(Source data)
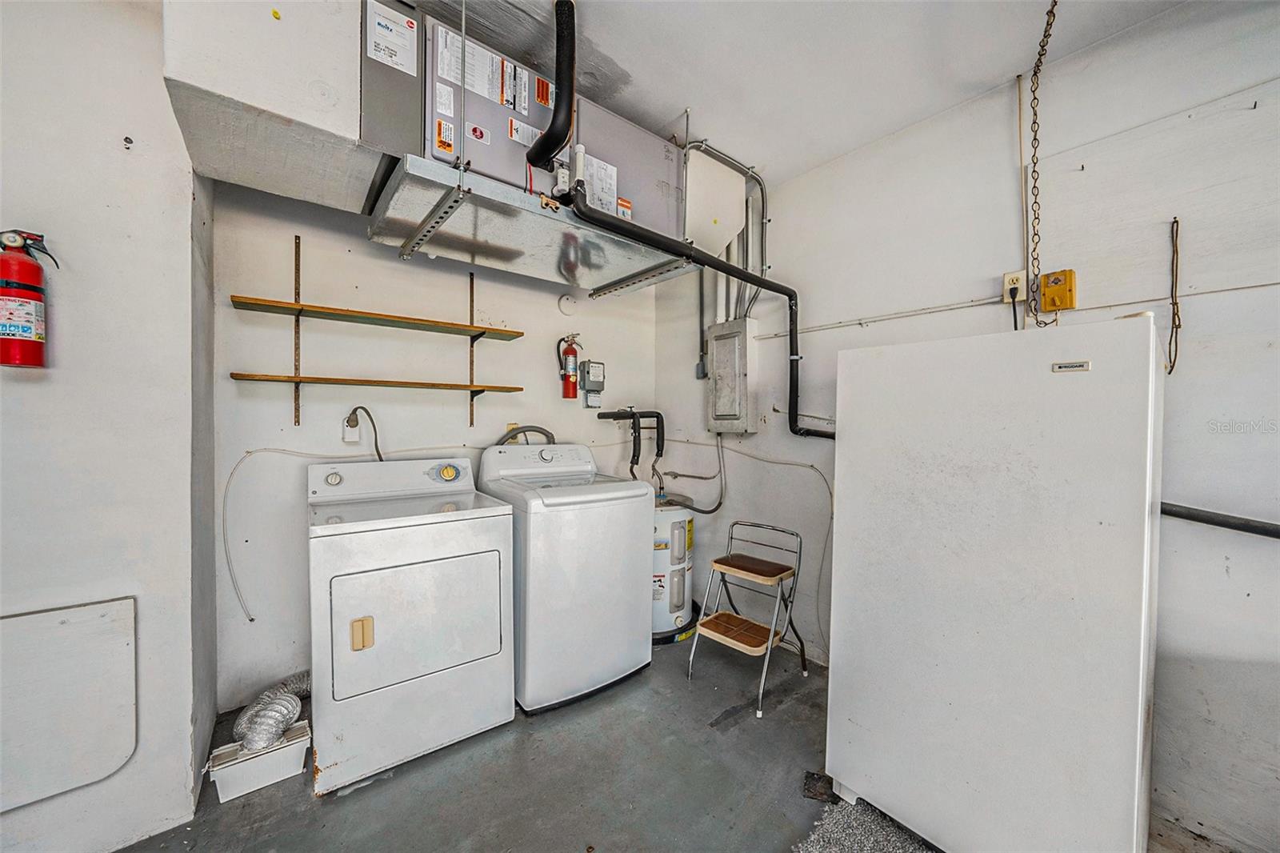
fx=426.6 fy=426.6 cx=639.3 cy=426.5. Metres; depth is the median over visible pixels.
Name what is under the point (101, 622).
access panel
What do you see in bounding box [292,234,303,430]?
shelf bracket rail
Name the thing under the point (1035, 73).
chain
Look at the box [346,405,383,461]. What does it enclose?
power cord
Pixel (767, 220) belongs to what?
conduit pipe
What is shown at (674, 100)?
ceiling
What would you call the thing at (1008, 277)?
wall outlet
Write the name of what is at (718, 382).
electrical panel
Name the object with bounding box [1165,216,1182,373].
hanging wire
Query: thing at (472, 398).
shelf bracket rail
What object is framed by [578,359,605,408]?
control box
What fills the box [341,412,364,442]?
wall outlet
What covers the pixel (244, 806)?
floor
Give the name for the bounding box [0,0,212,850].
left wall
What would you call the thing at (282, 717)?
dryer duct
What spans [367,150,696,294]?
drain pan
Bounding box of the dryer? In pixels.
[308,452,515,796]
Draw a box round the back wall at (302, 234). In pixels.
[205,177,663,706]
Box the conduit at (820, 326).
[756,295,1009,337]
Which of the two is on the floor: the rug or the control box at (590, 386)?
the rug
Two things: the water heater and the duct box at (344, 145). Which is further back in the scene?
the water heater
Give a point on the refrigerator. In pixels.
(978, 518)
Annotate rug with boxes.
[792,797,938,852]
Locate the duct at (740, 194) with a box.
[683,148,748,257]
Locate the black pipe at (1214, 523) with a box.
[1162,501,1279,538]
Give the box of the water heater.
[651,492,696,642]
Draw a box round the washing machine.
[477,440,653,714]
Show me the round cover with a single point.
(567, 306)
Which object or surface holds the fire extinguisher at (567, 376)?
attached to the back wall at (302, 234)
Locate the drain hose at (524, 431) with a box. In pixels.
[495,424,556,446]
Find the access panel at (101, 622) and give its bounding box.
[0,595,136,814]
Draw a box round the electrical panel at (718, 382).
[706,316,757,434]
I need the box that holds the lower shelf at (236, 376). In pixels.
[227,372,523,394]
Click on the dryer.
(406, 578)
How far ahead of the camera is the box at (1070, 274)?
1.64 m
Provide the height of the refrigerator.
1.587 m
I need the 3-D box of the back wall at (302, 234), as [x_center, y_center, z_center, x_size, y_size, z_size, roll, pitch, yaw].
[-0.912,-0.069,2.672,2.528,2.736,0.137,0,1,-37]
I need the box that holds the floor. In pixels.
[105,635,1226,852]
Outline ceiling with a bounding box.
[392,0,1204,183]
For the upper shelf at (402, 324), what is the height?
0.033 m
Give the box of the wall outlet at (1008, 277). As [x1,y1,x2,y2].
[1001,269,1027,302]
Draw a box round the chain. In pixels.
[1026,0,1061,324]
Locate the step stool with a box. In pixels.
[686,520,807,718]
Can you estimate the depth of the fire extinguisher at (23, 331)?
1.18 m
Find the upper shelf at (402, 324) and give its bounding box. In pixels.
[228,293,526,341]
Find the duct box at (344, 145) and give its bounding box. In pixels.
[161,0,390,214]
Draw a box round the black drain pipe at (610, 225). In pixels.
[565,172,831,433]
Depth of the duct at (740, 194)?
2.28 m
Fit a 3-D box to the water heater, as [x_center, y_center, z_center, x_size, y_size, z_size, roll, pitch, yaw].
[0.125,0.839,2.780,0.492,0.904,0.487,0,1,-37]
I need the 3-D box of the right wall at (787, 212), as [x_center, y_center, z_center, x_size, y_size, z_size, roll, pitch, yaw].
[1.513,-0.034,1.781,0.134,2.800,4.134,0,1,-37]
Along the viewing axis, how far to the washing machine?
2.02 m
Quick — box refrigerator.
[824,311,1163,850]
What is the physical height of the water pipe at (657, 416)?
0.660 m
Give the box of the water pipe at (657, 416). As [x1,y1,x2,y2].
[596,407,667,493]
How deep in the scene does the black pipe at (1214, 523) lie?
1.35 m
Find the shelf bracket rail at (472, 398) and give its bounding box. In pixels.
[468,268,475,428]
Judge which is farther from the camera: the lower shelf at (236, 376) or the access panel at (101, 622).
the lower shelf at (236, 376)
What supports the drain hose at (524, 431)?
attached to the washing machine
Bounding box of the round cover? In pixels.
[556,292,580,315]
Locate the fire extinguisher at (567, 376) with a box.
[556,332,583,398]
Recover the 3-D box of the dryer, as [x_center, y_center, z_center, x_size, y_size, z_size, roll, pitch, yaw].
[-1.031,0.736,1.944,0.712,1.155,0.752,0,1,-37]
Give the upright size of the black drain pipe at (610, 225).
0.953 m
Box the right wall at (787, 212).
[653,1,1279,852]
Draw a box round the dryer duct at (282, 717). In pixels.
[230,672,311,751]
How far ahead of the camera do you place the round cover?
2.78 m
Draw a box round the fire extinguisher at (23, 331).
[0,228,59,368]
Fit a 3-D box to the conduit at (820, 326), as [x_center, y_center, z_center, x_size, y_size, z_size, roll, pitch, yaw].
[1.176,-0.555,2.198,0.050,0.045,1.149,0,1,-37]
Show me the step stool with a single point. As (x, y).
(758, 570)
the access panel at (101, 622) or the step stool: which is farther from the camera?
the step stool
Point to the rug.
(820, 838)
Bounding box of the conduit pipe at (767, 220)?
[689,140,771,347]
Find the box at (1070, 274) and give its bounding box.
[1038,268,1077,312]

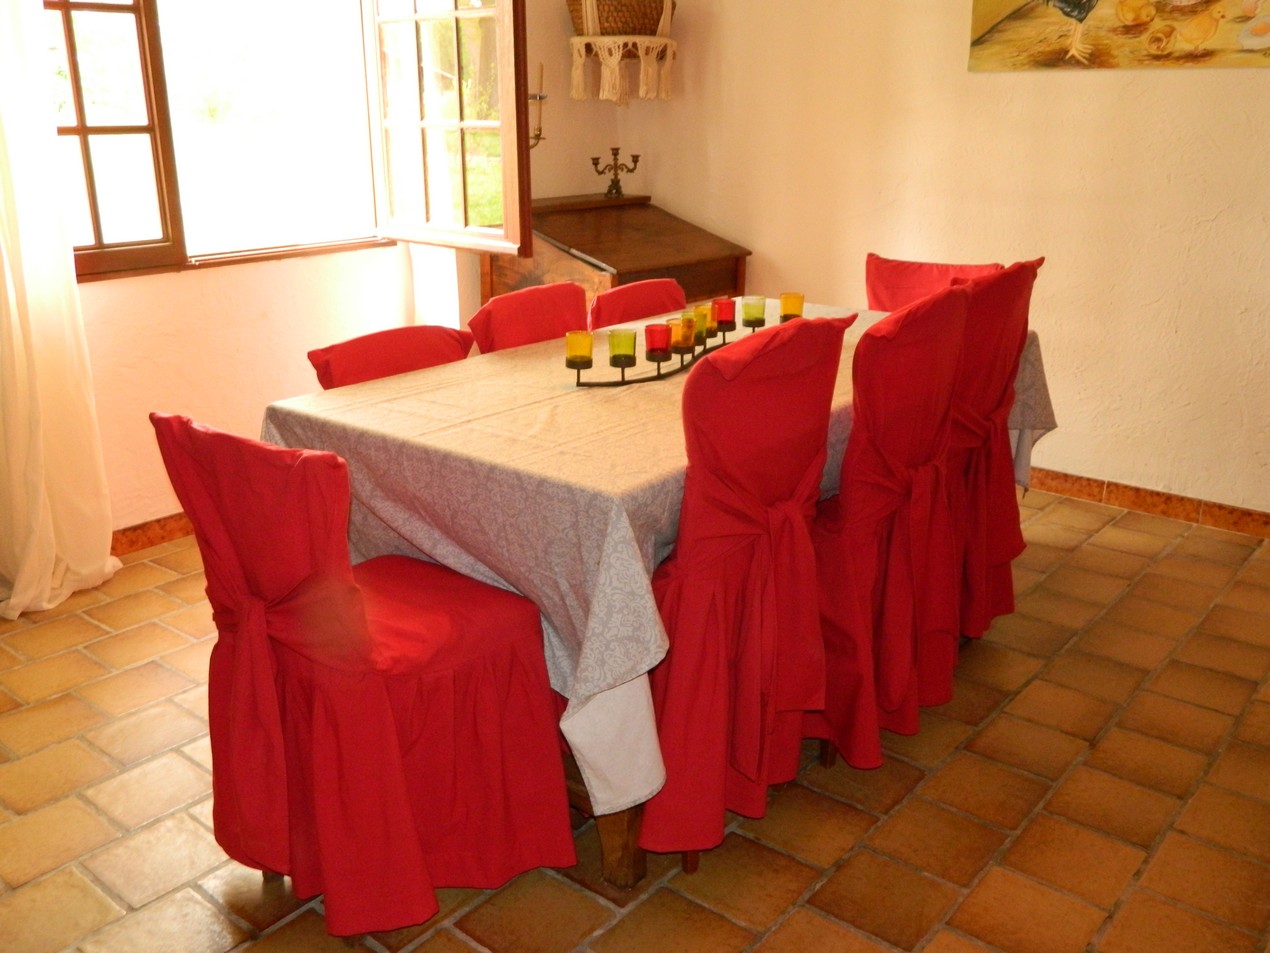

WHAT THE TASK ASKS:
Give the data above again in full and unchanged, skipping the pictures.

TASK RESULT:
fx=426.6 fy=426.6 cx=639.3 cy=426.5. Metres; depth is the median over visible pixels.
Name what is under the point (101, 622).
access panel
What do you see in bounding box [292,234,303,430]?
shelf bracket rail
Name the thing under the point (1035, 73).
chain
Look at the box [346,405,383,461]. What does it enclose?
power cord
Pixel (767, 220) belongs to what?
conduit pipe
What is shown at (674, 100)?
ceiling
What would you call the thing at (1008, 277)?
wall outlet
Write the name of what is at (718, 382).
electrical panel
Name the object with bounding box [1165,216,1182,373].
hanging wire
Query: thing at (472, 398).
shelf bracket rail
What object is framed by [578,359,605,408]?
control box
What fills the box [341,412,364,442]?
wall outlet
What covers the pixel (244, 806)?
floor
Give the name for the bounding box [0,0,212,850].
left wall
What would you call the thing at (282, 717)?
dryer duct
What spans [367,150,696,294]?
drain pan
Bounding box of the dryer? In pixels.
[308,452,515,796]
Draw a box round the back wall at (302, 234). In pixels.
[205,177,663,706]
Box the conduit at (820, 326).
[756,295,1009,337]
Which of the two is on the floor: the rug or the control box at (590, 386)?
the rug
Two things: the water heater and the duct box at (344, 145). Which is further back in the scene?
the water heater
Give a point on the refrigerator. In pixels.
(978, 518)
Annotate rug with boxes.
[792,797,938,852]
Locate the duct at (740, 194) with a box.
[683,148,748,257]
Locate the black pipe at (1214, 523) with a box.
[1162,501,1279,538]
Give the box of the water heater.
[651,492,696,642]
Draw a box round the washing machine.
[477,440,653,714]
Show me the round cover with a single point.
(567, 306)
Which object or surface holds the fire extinguisher at (567, 376)?
attached to the back wall at (302, 234)
Locate the drain hose at (524, 431) with a box. In pixels.
[495,424,556,446]
Find the access panel at (101, 622) and give its bounding box.
[0,595,136,814]
Draw a box round the electrical panel at (718, 382).
[706,316,757,434]
I need the box that holds the lower shelf at (236, 376). In pixels.
[227,372,523,394]
Click on the dryer.
(406, 578)
How far ahead of the camera is the box at (1070, 274)?
1.64 m
Provide the height of the refrigerator.
1.587 m
I need the 3-D box of the back wall at (302, 234), as [x_center, y_center, z_center, x_size, y_size, z_size, roll, pitch, yaw].
[-0.912,-0.069,2.672,2.528,2.736,0.137,0,1,-37]
I need the box that holds the floor. In pixels.
[105,635,1226,852]
Outline ceiling with a bounding box.
[392,0,1204,183]
For the upper shelf at (402, 324), what is the height?
0.033 m
Give the box of the wall outlet at (1008, 277). As [x1,y1,x2,y2].
[1001,269,1027,302]
Draw a box round the chain. In pixels.
[1026,0,1061,324]
Locate the step stool with a box. In pixels.
[686,520,807,718]
Can you estimate the depth of the fire extinguisher at (23, 331)?
1.18 m
Find the upper shelf at (402, 324) and give its bounding box. In pixels.
[228,293,526,341]
Find the duct box at (344, 145) and give its bounding box. In pixels.
[161,0,390,214]
Draw a box round the black drain pipe at (610, 225). In pixels.
[565,172,831,433]
Depth of the duct at (740, 194)?
2.28 m
Fit a 3-D box to the water heater, as [x_center, y_center, z_center, x_size, y_size, z_size, roll, pitch, yaw].
[0.125,0.839,2.780,0.492,0.904,0.487,0,1,-37]
I need the 3-D box of the right wall at (787, 212), as [x_center, y_center, z_center, x_size, y_size, z_size, roll, pitch, yaw].
[1.513,-0.034,1.781,0.134,2.800,4.134,0,1,-37]
Along the viewing axis, how far to the washing machine?
2.02 m
Quick — box refrigerator.
[824,311,1163,850]
What is the physical height of the water pipe at (657, 416)?
0.660 m
Give the box of the water pipe at (657, 416). As [x1,y1,x2,y2].
[596,407,667,493]
How deep in the scene does the black pipe at (1214, 523) lie?
1.35 m
Find the shelf bracket rail at (472, 398) and give its bounding box. In pixels.
[468,268,475,428]
Judge which is farther from the camera: the lower shelf at (236, 376) or the access panel at (101, 622).
the lower shelf at (236, 376)
What supports the drain hose at (524, 431)?
attached to the washing machine
Bounding box of the round cover? In pixels.
[556,292,580,315]
Locate the fire extinguisher at (567, 376) with a box.
[556,332,583,398]
Recover the 3-D box of the dryer, as [x_center, y_center, z_center, x_size, y_size, z_size, roll, pitch, yaw].
[-1.031,0.736,1.944,0.712,1.155,0.752,0,1,-37]
Give the upright size of the black drain pipe at (610, 225).
0.953 m
Box the right wall at (787, 212).
[653,1,1279,852]
Draw a box round the dryer duct at (282, 717). In pixels.
[230,672,311,751]
How far ahead of the camera do you place the round cover?
2.78 m
Draw a box round the fire extinguisher at (23, 331).
[0,228,59,368]
Fit a 3-D box to the conduit at (820, 326), as [x_center, y_center, z_center, x_size, y_size, z_size, roll, pitch, yaw].
[1.176,-0.555,2.198,0.050,0.045,1.149,0,1,-37]
Show me the step stool with a single point. As (x, y).
(758, 570)
the access panel at (101, 622) or the step stool: which is farther from the camera?
the step stool
Point to the rug.
(820, 838)
Bounding box of the conduit pipe at (767, 220)?
[689,140,771,347]
Find the box at (1070, 274) and give its bounding box.
[1038,268,1077,312]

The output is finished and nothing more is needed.